Consul General MUTO Akira Attends the Los Angeles Urban League’s Whitney M. Young, Jr. Annual Awards Dinner ‘A Century of Service’

On June 30, Consul General of Japan in Los Angeles MUTO Akira attended the Los Angeles Urban League’s Whitney M. Young, Jr. Annual Awards Dinner ‘A Century of Service’ held at the Beverly Hilton.
The Consulate General of Japan in Los Angeles has actively pursued partnerships with the diverse communities in our region, including initiatives to strengthen the relationship with the African American community. The L.A. Urban League, an organization that works to empower African Americans and others, celebrated its 100th anniversary at the awards dinner.
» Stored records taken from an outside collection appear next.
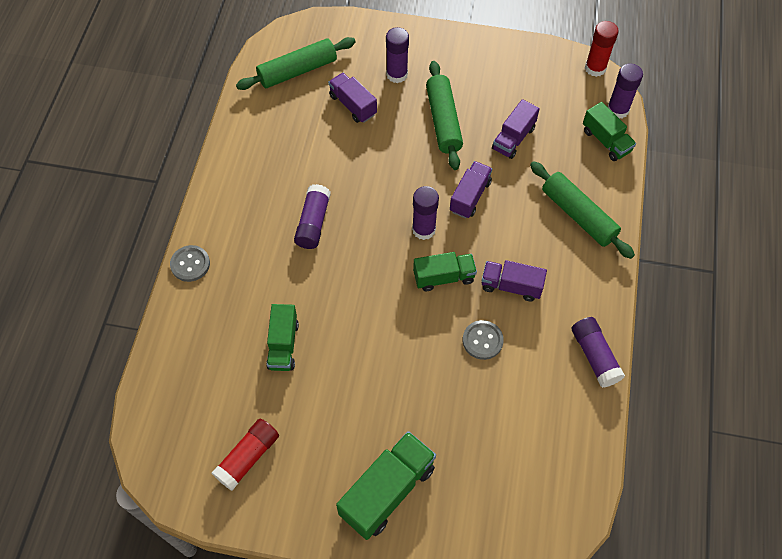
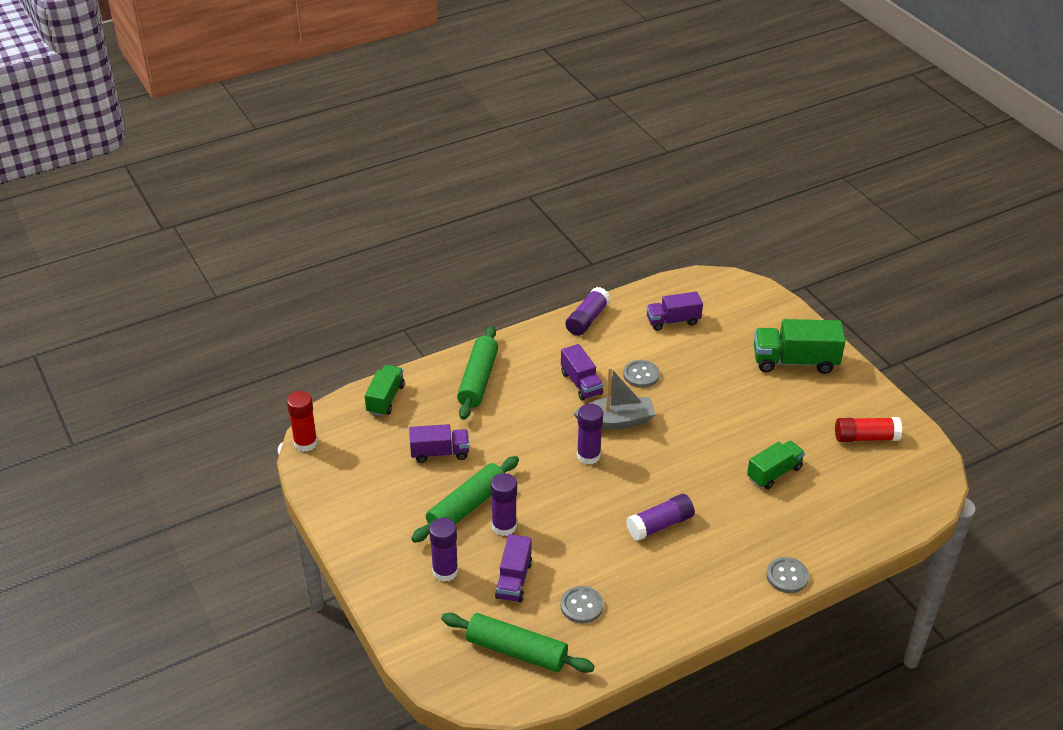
camera: 130 degrees left, 20 degrees down
(295, 126) = (581, 606): none -> grey button
(443, 277) = (616, 421): green truck -> grey boat
(470, 196) = (527, 447): purple truck -> purple truck (673, 321)
(617, 110) = (343, 407): purple glue stick -> purple glue stick (504, 526)

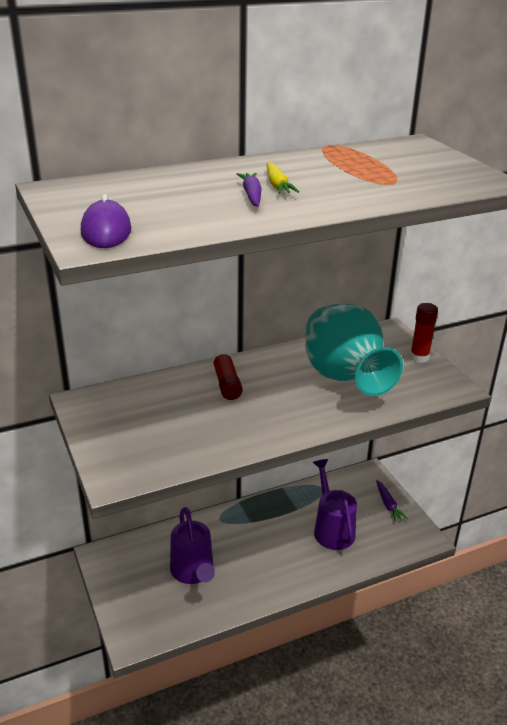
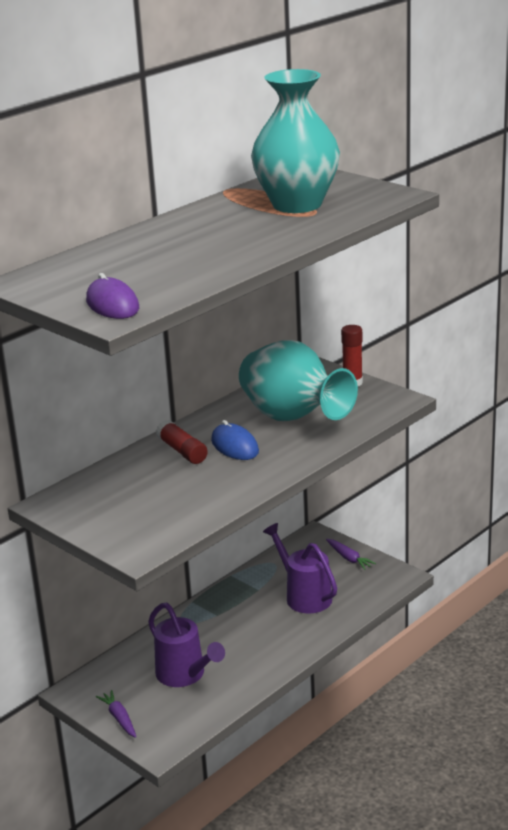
camera: 20 degrees left, 5 degrees down
(251, 195) = (204, 249): purple carrot -> purple carrot (119, 718)
(274, 392) = (234, 446): none -> blue mouse
(277, 185) = (218, 236): yellow carrot -> none
(382, 171) = (297, 204): none -> turquoise vase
U.S. Congresswoman Karen Bass and Los Angeles city councilmembers were among the notable officials in attendance to celebrate the milestone.
In his remarks at the awards dinner, Consul General Muto warned that divisions within the United States, a nation that has long championed democracy, threaten to undermine the legitimacy of democracies.  Community building efforts are especially important today as the Russian invasion in Ukraine has shown the fragility of democracy, and the importance for democracies to stand united to fight against tyrannies, he said.
As such, Consul General Muto announced the four pillars of collaborations for solidarity in the U.S., which the Consulate General will work on with the African American community. As a way to protect democracy, these efforts are a humble contribution towards healing divisions within the U.S. to support unity and solidarity, explained Consul General Muto.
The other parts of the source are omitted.